### Exercise passage
"""

EX-99.1 2 ea189763ex99-1_minim.htm JOINT FILING AGREEMENT AMONG JEREMY P. HITCHCOCK, ELIZABETH CASH HITCHCOCK, ORBIT GROUP LLC, HITCHCOCK CAPITAL PARTNERS, LLC, ZULU HOLDINGS LLC AND SLINGSHOT CAPITAL, LLC DATED AS OF DECEMBER 8, 2023

Exhibit 99.1

 

Joint Filing Agreement

 

 In accordance with Rule 13d-1(k) promulgated under the Securities Exchange Act of 1934, as amended, each of the persons named below agrees to the joint filing of this Schedule 13D (including amendments thereto) with respect to the shares of Common Stock, $0.01 par value, of Zoom Telephonics, Inc., a Delaware corporation, and further agrees that this Joint Filing Agreement be filed with the Securities and Exchange Commission as an exhibit to such filing; provided, however, that no person shall be responsible for the completeness or accuracy of the information concerning the other persons making the filing unless such person knows or has reason to believe such information is inaccurate (as provided in Rule 13d-1(k)(1)(ii)). This Joint Filing Agreement may be executed in one or more counterparts, all of which together shall constitute one and the same instrument.

"""

### List of tasks
1. List every party that the heading of the joint filing agreement names.
2. Reproduce the joint filing agreement word for word from "In accordance with" to "the same instrument.".

### Provided information
"""

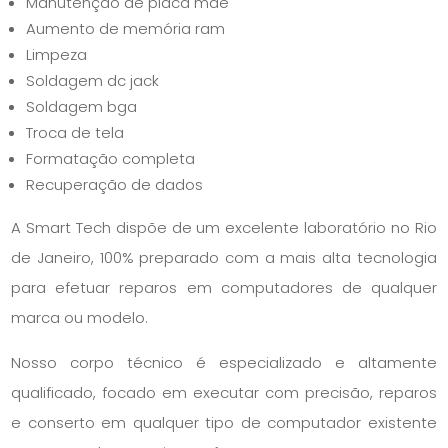
Manutenção de placa mãe
Aumento de memória ram
Limpeza
Soldagem dc jack
Soldagem bga
Troca de tela
Formatação completa
Recuperação de dados
A Smart Tech dispõe de um excelente laboratório no Rio
de Janeiro, 100% preparado com a mais alta tecnologia
para efetuar reparos em computadores de qualquer
marca ou modelo.
Nosso corpo técnico é especializado e altamente
qualificado, focado em executar com precisão, reparos
e conserto em qualquer tipo de computador existente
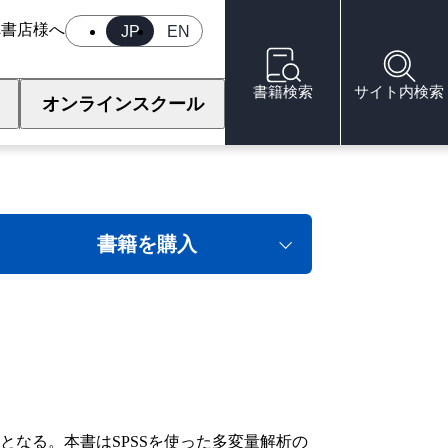
へ
書店様へ
JP
EN
書籍検索
サイト内検索
オンラインスクール
書籍を購入
.1となる。本書はSPSSを使った多変量解析の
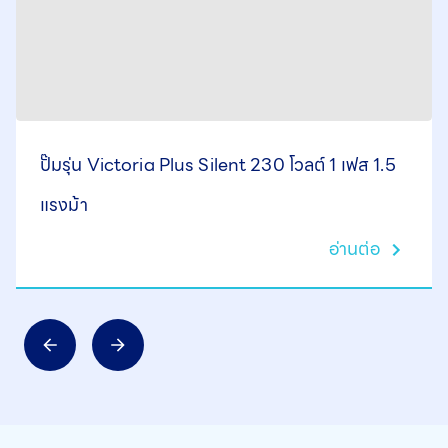
ปั๊มรุ่น Victoria Plus Silent 230 โวลต์ 1 เฟส 1.5
แรงม้า
อ่านต่อ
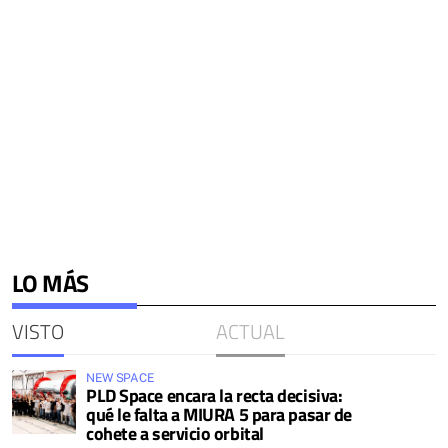
LO MÁS
VISTO
ACTUAL
NEW SPACE
PLD Space encara la recta decisiva:
qué le falta a MIURA 5 para pasar de
cohete a servicio orbital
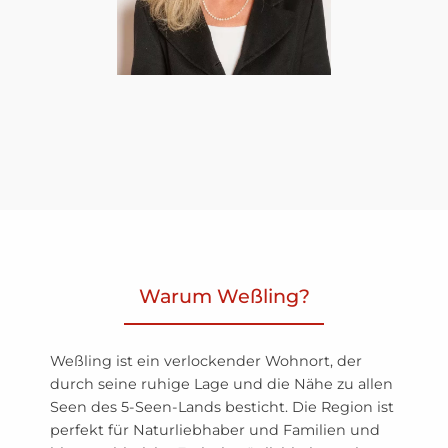
Warum Weßling?
Weßling ist ein verlockender Wohnort, der
durch seine ruhige Lage und die Nähe zu allen
Seen des 5-Seen-Lands besticht. Die Region ist
perfekt für Naturliebhaber und Familien und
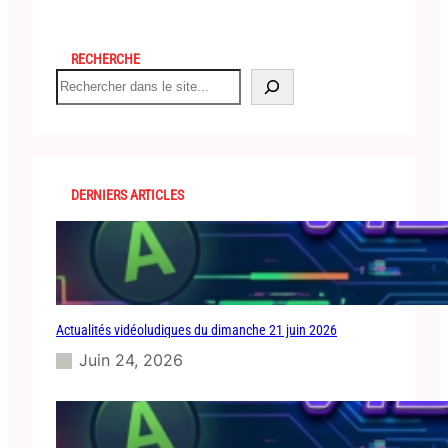
RECHERCHE
S
e
a
r
c
h
DERNIERS ARTICLES
Actualités vidéoludiques du dimanche 21 juin 2026
Juin 24, 2026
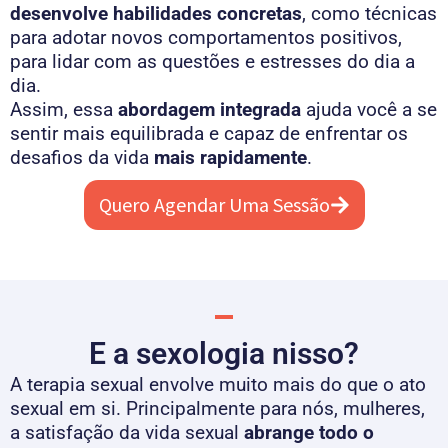
desenvolve habilidades concretas
, como técnicas
para adotar novos comportamentos positivos,
para lidar com as questões e estresses do dia a
dia.
Assim, essa
abordagem integrada
ajuda você a se
sentir mais equilibrada e capaz de enfrentar os
desafios da vida
mais rapidamente
.
Quero Agendar Uma Sessão
E a sexologia nisso?
A terapia sexual envolve muito mais do que o ato
sexual em si. Principalmente para nós, mulheres,
a satisfação da vida sexual
abrange todo o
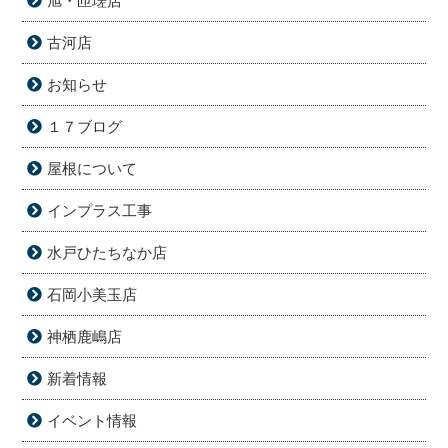
旭・匝瑳店
古河店
お知らせ
１７ブログ
屋根について
インプラス工事
水戸ひたちなか店
石岡小美玉店
神栖鹿嶋店
新着情報
イベント情報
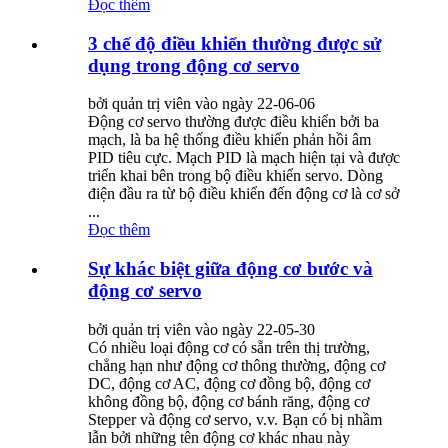
Đọc thêm
3 chế độ điều khiển thường được sử
dụng trong động cơ servo
bởi quản trị viên vào ngày 22-06-06
Động cơ servo thường được điều khiển bởi ba
mạch, là ba hệ thống điều khiển phản hồi âm
PID tiêu cực. Mạch PID là mạch hiện tại và được
triển khai bên trong bộ điều khiển servo. Dòng
điện đầu ra từ bộ điều khiển đến động cơ là cơ sở
...
Đọc thêm
Sự khác biệt giữa động cơ bước và
động cơ servo
bởi quản trị viên vào ngày 22-05-30
Có nhiều loại động cơ có sẵn trên thị trường,
chẳng hạn như động cơ thông thường, động cơ
DC, động cơ AC, động cơ đồng bộ, động cơ
không đồng bộ, động cơ bánh răng, động cơ
Stepper và động cơ servo, v.v. Bạn có bị nhầm
lẫn bởi những tên động cơ khác nhau này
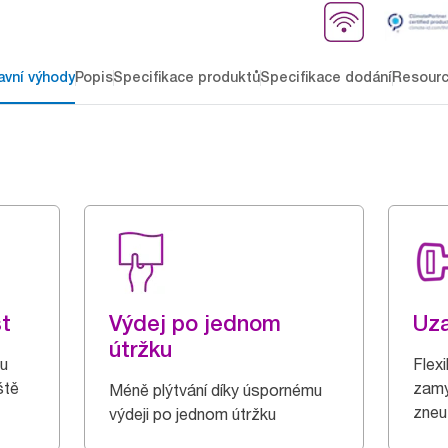
avní výhody
Popis
Specifikace produktů
Specifikace dodání
Resour
t
Výdej po jednom
Uz
útržku
ou
Flex
ště
zamy
Méně plýtvání díky úspornému
zneuž
výdeji po jednom útržku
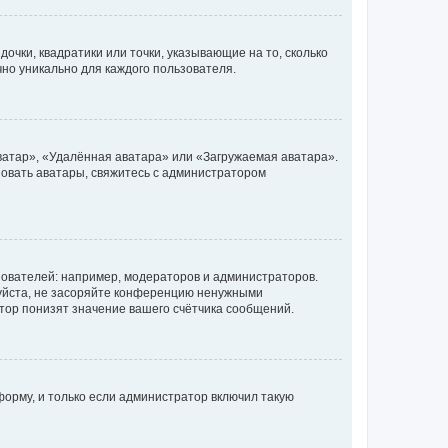
очки, квадратики или точки, указывающие на то, сколько
чно уникально для каждого пользователя.
ватар», «Удалённая аватара» или «Загружаемая аватара».
ьзовать аватары, свяжитесь с администратором
ователей: например, модераторов и администраторов.
уйста, не засоряйте конференцию ненужными
тор понизят значение вашего счётчика сообщений.
орму, и только если администратор включил такую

"""

### Results of the exercise
1.
Jeremy P. Hitchcock
Elizabeth Cash Hitchcock
Orbit Group LLC
Hitchcock Capital Partners, LLC
Zulu Holdings LLC
Slingshot Capital, LLC

2.
In accordance with Rule 13d-1(k) promulgated under the Securities Exchange Act of 1934, as amended, each of the persons named below agrees to the joint filing of this Schedule 13D (including amendments thereto) with respect to the shares of Common Stock, $0.01 par value, of Zoom Telephonics, Inc., a Delaware corporation, and further agrees that this Joint Filing Agreement be filed with the Securities and Exchange Commission as an exhibit to such filing; provided, however, that no person shall be responsible for the completeness or accuracy of the information concerning the other persons making the filing unless such person knows or has reason to believe such information is inaccurate (as provided in Rule 13d-1(k)(1)(ii)). This Joint Filing Agreement may be executed in one or more counterparts, all of which together shall constitute one and the same instrument.